Paid The Cost To Be The B.O.S.S.
For some, trying to follow through on Malcolm's philosophy had unintended consequences for which they paid a heavy price. Take for example the case of Herman Ferguson.
He first became involved in the civil rights movement in 1963 when he joined in Queens CORE's demonstration at Rochdale Village against racism in the construction industry. He and several others from various CORE chapters invented a new protest tactic by climbing up and chaining themselves to the construction cranes. Although he did not consider himself a member of CORE, he was made the education chairman for South Jamaica CORE, a militant break off chapter from Queens CORE, in 1964.(69)
This activism also led to his creation of the Rochdale Movement which focused on a selective buying campaign in the Jamaica, Queens shopping district. It was this group that first brought him to the attention of Malcolm X who invited Ferguson to join his OAAU.(70)
Ferguson's involvement in the OAAU led to his case file being opened by the Federal Bureau of Investigation (FBI). His court papers also reveal that the FBI's investigation may have begun as early as the summer of 1963.(71) This would have been when he joined the demonstration at Rochdale Village and a few weeks before his crane climbing action which implies the investigation may have started just as he became involved with Queens CORE.
By 1967, Ferguson had become the head of the local chapter of the Revolutionary Action Movement (RAM), an organization which among other things was meant to be the underground armed faction of the OAAU. Taking to heart Malcolm's suggestion that Blacks should arm themselves in self defense, Ferguson helped create the Jamaica Rifle and Gun Club. He and fifteen from his club including former CORE members
Arthur Harris,
Mandola Mcpherson and Clarence Milton Ellis were arrested not long afterward. Along with RAM's field chairman Max Stanford* they were 'charged with conspiracy to commit arson and anarchy as part of an alleged "black revolutionary" plot'. Ferguson and Harris were separately charged with plotting to assassinate Roy Wilkins, head of the NAACP and Whitney Young, head of the Urban League. The plot had been concocted by undercover BOSS agent Edward Lee Howlette who had infiltrated their group just as Ray Wood had Bronx CORE years earlier. More than twenty years later it was discovered the plot was actually part of the FBI's counter intelligence program, COINTELPRO.(72)
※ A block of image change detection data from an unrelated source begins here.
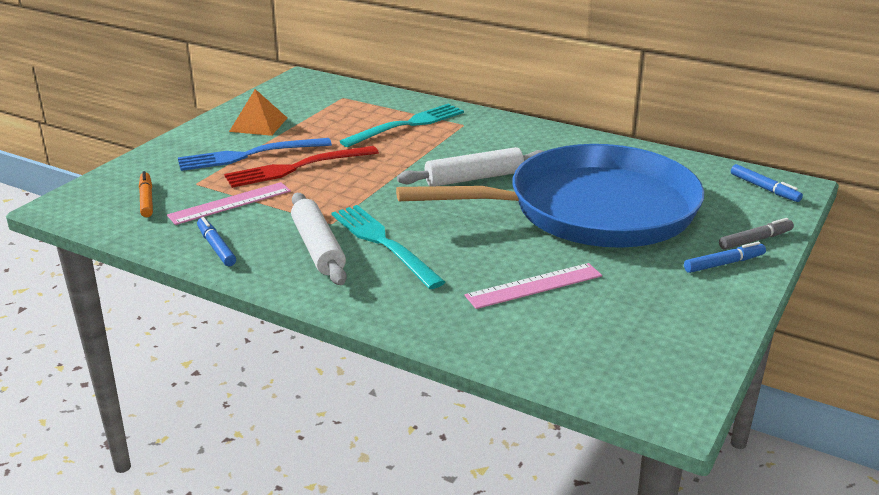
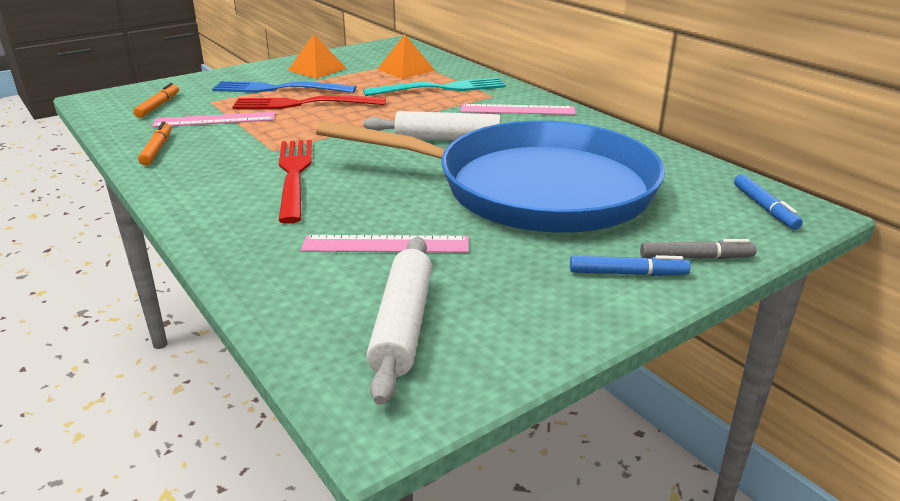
camera: 25 degrees right, 0 degrees up
(216, 247) = (157, 149): blue marker -> orange marker
(317, 248) = (234, 167): white rolling pin -> white rolling pin (402, 325)
(349, 109) = (406, 69): none -> orange pyramid
(382, 242) = (294, 174): turquoise fork -> red fork
(500, 135) = (517, 110): none -> pink ruler

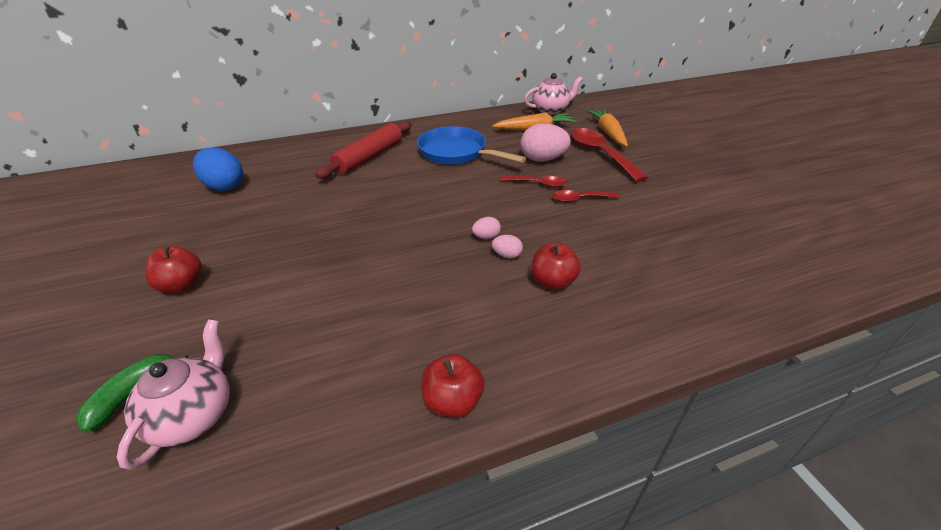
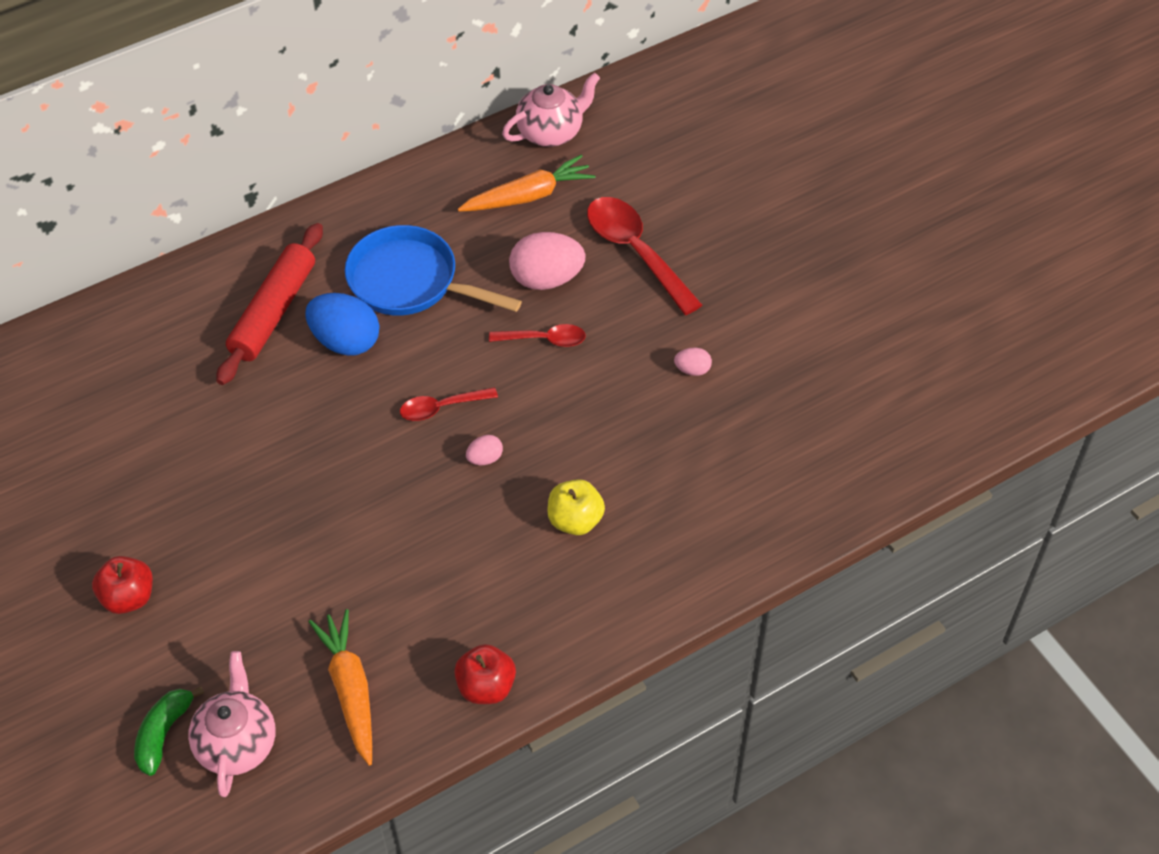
camera: 10 degrees left, 15 degrees up
(224, 186) = (79, 415): blue egg -> blue egg (346, 341)
(506, 255) = (515, 486): pink egg -> pink egg (692, 370)
(552, 282) = (575, 520): red apple -> yellow apple
(580, 199) = (606, 364): red spoon -> red spoon (441, 408)
(607, 133) = (648, 190): orange carrot -> orange carrot (350, 690)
While out on bail, Ferguson spoke at a memorial for Malcolm X at Harlem junior high school I.S. 201 where he had been hired as a consultant. During his presentation, he again advocated that Blacks arm themselves to resist any potential racist attacks.
In the audience was junior high school teacher and Brooklyn CORE member Les Campbell who brought with him forty students to attend the memorial. For this, Campbell was suspended from his job by the Board of Education.(73)
This was a key event in Campbell's eventual transformation to Jitu Weusi, founder of
the EAST, a cultural nationalist organization that also included several members from Brooklyn CORE. At its core was Uhuru Sasa (Swahili for 'Freedom Now', CORE's rallying cry), the first independent Afrocentric school in the city. Among its staff were Ferguson and others who had been members of the OAAU. Malcolm's autobiography was a central text in the curriculum and his image was prominently displayed throughout the school. In describing Weusi and his work with Uhuru Sasa, Betty Shabazz proclaimed "... we have to use the words dedication, competence, truth, beauty and justice."(74)
Weusi and the EAST also functioned as 'keepers of the flame' celebrating his legacy with its annual Malcolm X memorial. When Ferguson eventually returned to the United States he also kept the memory alive as the founding chairman of the Malcolm X Commemoration Committee with its various educational projects and support for political prisoners.